» **THE PROBLEM**:
Type out the data exactly as given. Skip any image.

» **SOURCE DATA**:
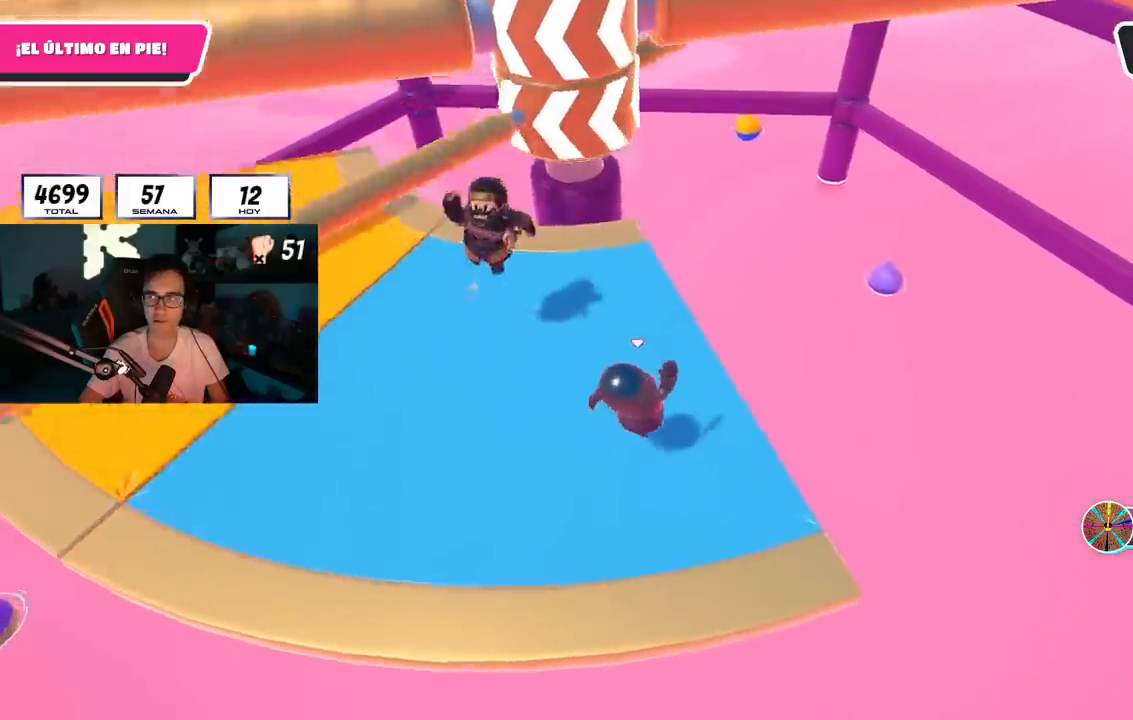
{"buttons": ["CROSS"], "left_stick": "right", "right_stick": "center", "events": [[17, "left_stick", "down"], [84, "left_stick", "left"], [334, "left_stick", "up"], [434, "left_stick", "right"], [451, "CROSS", "down"]]}
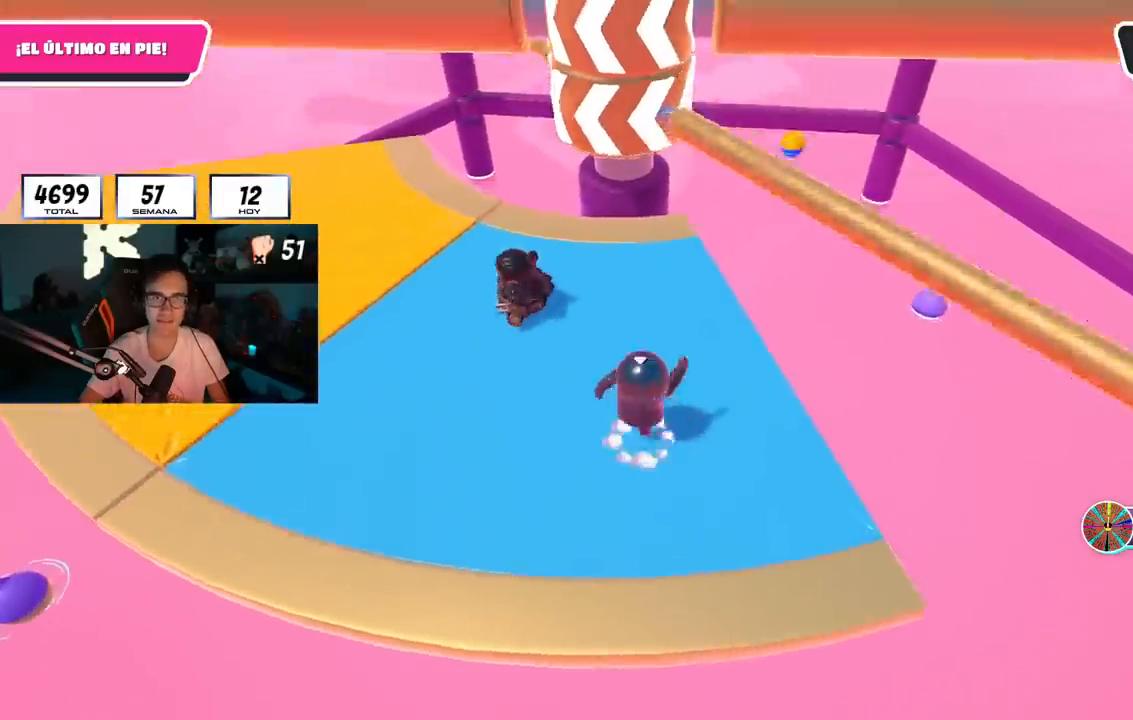
{"buttons": [], "left_stick": "up-left", "right_stick": "center", "events": [[83, "left_stick", "down-left"], [117, "CROSS", "up"], [350, "left_stick", "left"], [484, "left_stick", "up-left"]]}
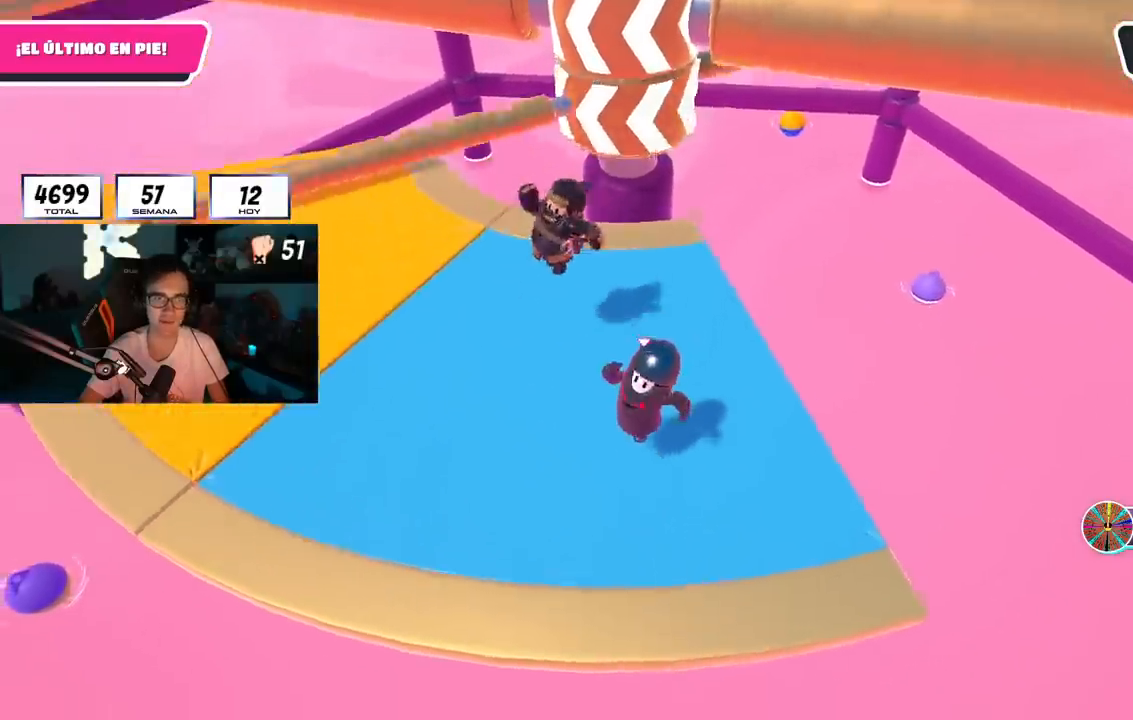
{"buttons": ["CROSS"], "left_stick": "left", "right_stick": "center", "events": [[151, "left_stick", "up-right"], [284, "left_stick", "down-right"], [334, "CROSS", "down"], [351, "left_stick", "down-left"], [401, "left_stick", "left"]]}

» **RESULT BELOW**:
{"buttons": ["CROSS"], "left_stick": "right", "right_stick": "center", "events": [[17, "left_stick", "down"], [84, "left_stick", "left"], [334, "left_stick", "up"], [434, "left_stick", "right"], [451, "CROSS", "down"]]}
{"buttons": [], "left_stick": "up-left", "right_stick": "center", "events": [[83, "left_stick", "down-left"], [117, "CROSS", "up"], [350, "left_stick", "left"], [484, "left_stick", "up-left"]]}
{"buttons": ["CROSS"], "left_stick": "left", "right_stick": "center", "events": [[151, "left_stick", "up-right"], [284, "left_stick", "down-right"], [334, "CROSS", "down"], [351, "left_stick", "down-left"], [401, "left_stick", "left"]]}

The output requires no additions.